TMPO boosts diffusion model diversity by 9.1% with trajectory matching

New RL method fixes reward hacking while preserving generative diversity across tasks.

Deep Dive

Reinforcement learning (RL) has been a powerful tool for aligning diffusion models to specific downstream tasks, but it often suffers from reward hacking — where the model collapses into a narrow set of high-reward outputs, sacrificing diversity and causing visual mode collapse. A new paper, "TMPO: Trajectory Matching Policy Optimization for Diverse and Efficient Diffusion Alignment," identifies the root cause as the mode-seeking nature of existing methods that maximize expected reward without constraining the probability distribution over acceptable trajectories. To address this, the authors propose TMPO, which shifts from scalar reward maximization to trajectory-level reward distribution matching. TMPO introduces a Softmax Trajectory Balance (Softmax-TB) objective that aligns the policy probabilities of K trajectories with a reward-induced Boltzmann distribution. The authors prove this objective inherits the mode-covering property of forward KL divergence, ensuring the model explores all acceptable trajectories while optimizing reward.

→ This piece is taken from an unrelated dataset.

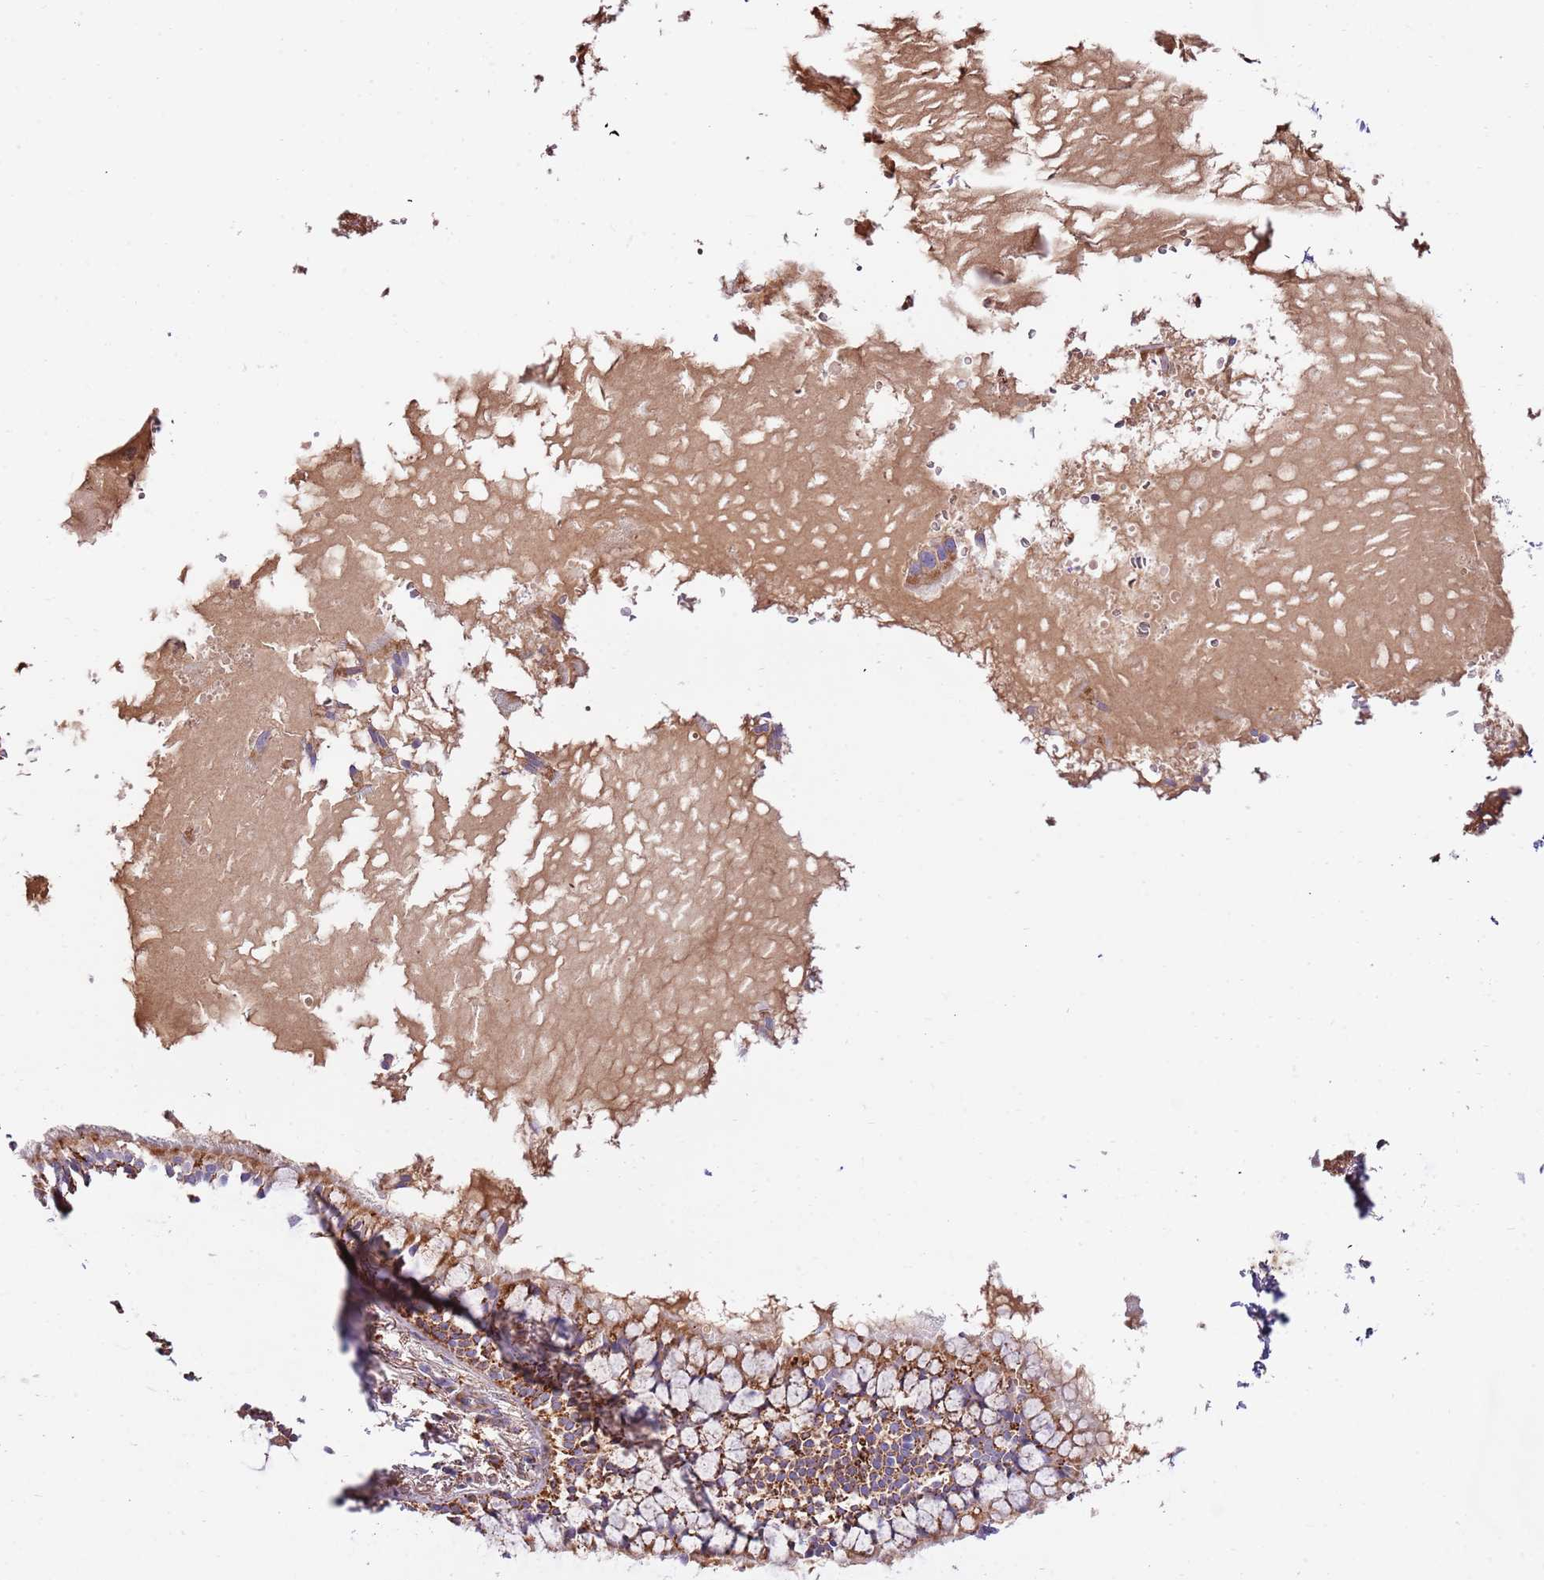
{"staining": {"intensity": "moderate", "quantity": ">75%", "location": "cytoplasmic/membranous"}, "tissue": "bronchus", "cell_type": "Respiratory epithelial cells", "image_type": "normal", "snomed": [{"axis": "morphology", "description": "Normal tissue, NOS"}, {"axis": "topography", "description": "Bronchus"}], "caption": "Immunohistochemical staining of normal bronchus demonstrates >75% levels of moderate cytoplasmic/membranous protein expression in approximately >75% of respiratory epithelial cells. Using DAB (brown) and hematoxylin (blue) stains, captured at high magnification using brightfield microscopy.", "gene": "DOCK6", "patient": {"sex": "male", "age": 70}}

To make TMPO practical for large-scale flow-matching models, the method incorporates Dynamic Stochastic Tree Sampling. Here, multiple trajectories share denoising prefixes and branch at dynamically scheduled steps, cutting redundant computation without sacrificing training effectiveness. Extensive experiments across human preference alignment, compositional generation, and text rendering show that TMPO improves generative diversity by 9.1% over state-of-the-art methods. It also achieves competitive performance on all downstream and efficiency metrics, striking an optimal balance between reward and diversity. The paper is authored by Jiaming Li, Chenyu Zhu, and 10 others, and is available on arXiv (2605.10983).

Key Points
  • TMPO replaces scalar reward maximization with trajectory-level reward distribution matching using a Softmax Trajectory Balance objective.
  • The method improves generative diversity by 9.1% over state-of-the-art RL-based diffusion alignment methods.
  • Dynamic Stochastic Tree Sampling reduces training time by sharing denoising prefixes across trajectories with dynamic branching.

Why It Matters

TMPO offers a practical fix for reward hacking in diffusion models, enabling high-quality, diverse outputs for real-world generative AI applications.